Each line in the entries that has the word "Università" has to be copied.
+ + + +
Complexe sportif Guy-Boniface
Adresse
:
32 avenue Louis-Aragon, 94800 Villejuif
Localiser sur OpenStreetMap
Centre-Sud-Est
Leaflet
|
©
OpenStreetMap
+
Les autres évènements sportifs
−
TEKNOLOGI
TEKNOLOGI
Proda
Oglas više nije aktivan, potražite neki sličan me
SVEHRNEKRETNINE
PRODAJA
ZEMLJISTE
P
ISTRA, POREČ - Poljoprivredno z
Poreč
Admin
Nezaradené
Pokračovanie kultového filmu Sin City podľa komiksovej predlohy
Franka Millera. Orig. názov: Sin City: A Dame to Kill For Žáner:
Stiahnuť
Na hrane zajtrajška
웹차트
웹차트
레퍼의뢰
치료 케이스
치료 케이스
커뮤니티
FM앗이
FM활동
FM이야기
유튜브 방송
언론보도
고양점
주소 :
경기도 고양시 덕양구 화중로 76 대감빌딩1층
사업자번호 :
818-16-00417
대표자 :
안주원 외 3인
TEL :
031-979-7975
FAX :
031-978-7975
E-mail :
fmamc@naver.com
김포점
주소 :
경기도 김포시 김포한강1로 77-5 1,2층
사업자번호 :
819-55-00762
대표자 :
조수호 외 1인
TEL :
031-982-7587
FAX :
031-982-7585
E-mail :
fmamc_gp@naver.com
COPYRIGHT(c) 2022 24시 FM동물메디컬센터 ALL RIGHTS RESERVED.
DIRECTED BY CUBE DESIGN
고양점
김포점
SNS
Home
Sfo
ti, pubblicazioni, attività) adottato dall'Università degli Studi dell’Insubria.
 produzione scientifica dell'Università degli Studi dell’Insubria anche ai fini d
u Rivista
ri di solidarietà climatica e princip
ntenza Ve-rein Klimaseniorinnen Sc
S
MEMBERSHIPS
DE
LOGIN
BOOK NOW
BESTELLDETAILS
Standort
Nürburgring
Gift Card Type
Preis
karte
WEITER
+ + + +
SOLUTION TO THIS TASK =>
ti, pubblicazioni, attività) adottato dall'Università degli Studi dell’Insubria.
 produzione scientifica dell'Università degli Studi dell’Insubria anche ai fini d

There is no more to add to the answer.